The most conservative mark implies a loss across the lenders of nearly $280mn on the $1.7bn debt package. But Golub’s mark would imply a loss of just $50mn for the private lenders.

Some lenders have marked the loan down further since May, people familiar with the matter said.

Vista, for its part, started marking down its valuation of Pluralsight in 2022, cutting it to zero this year. Vista is expected to hand the keys to the business to the lenders in the coming weeks, with one person noting the two sides had made progress in recent talks. 

“The main goal is preserving value to investors and providing a path to a cleaned-up balance sheet,” one lender said. “The business is wounded, [but] it’s not dead . . . We’re not walking away.”

Ares, Benefit Street, BlackRock, Blue Owl, Goldman, Oaktree, Pluralsight and Vista declined to comment.

The discrepancy between marks poses a problem for investors, who could be left in the dark or potentially misled if a lender or buyout firm has been overly optimistic about its portfolio.

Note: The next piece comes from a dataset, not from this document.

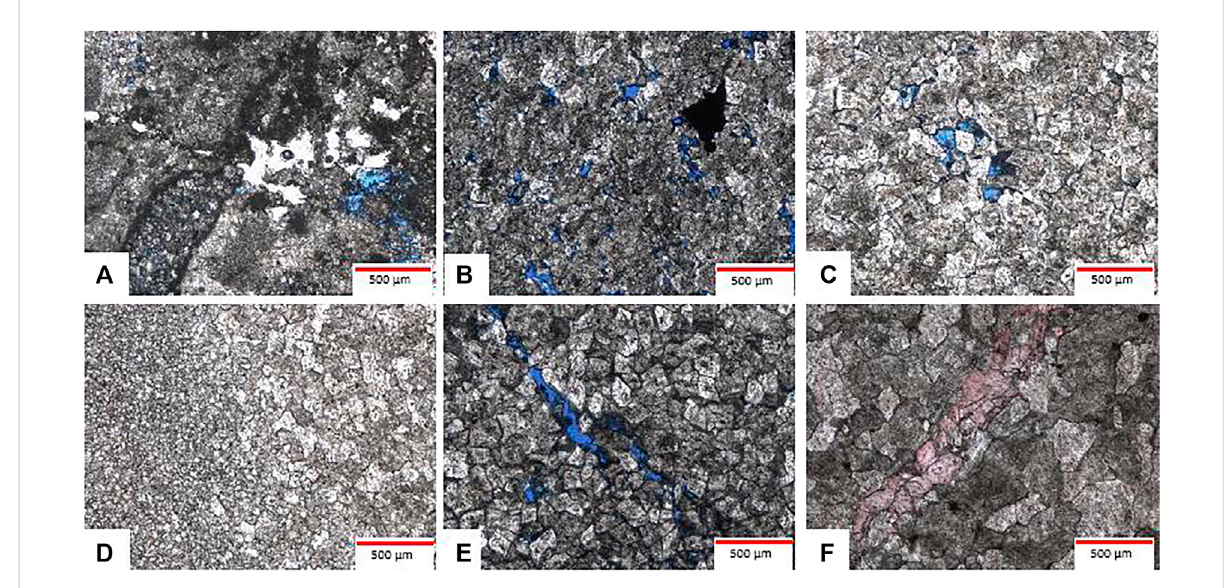
FIGURE 2 Microscopicpetrological characteristics of experimentalsamples.Silty-crystalline dolomitic limestone, MB1,6007.32 m, ∈ 2, thin sections, plane polarized light, ×50 (B) residual fi ne-crystalline dolarenite, BT5, 5,785.95 m, ∈ ; (C) silty-crystalline dolomite, DG1, 6,260.1 m, ∈ , thin sections, plane polarized light,×50 (D) silty-crystalline dolomite, DG1,6260.1 m, ∈ , thin sections, plane polarized light, ×50; (E) fi ne-grain dolomite, XH2,5353.93 m, ∈ 3, thin sections, plane polarized light, ×50; (F) medium-crystalline dolomite, YQ6, 7,116.9, ∈ 3, dying cast thin sections, plane polarized light, ×50.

A publicly traded loan that changes hands below 80 cents on the dollar typically implies meaningful stress, a cue to investors of trouble. But as Pluralsight illustrated, that kind of mark never materialised until it became clear Vista might lose the business.

“That’s one of the risks to consider: there’s an information gap, where you can see the mark, but you can’t actually see through to the financials of the company to understand the credit performance,” said Clay Montgomery, vice-president of Moody’s private credit team.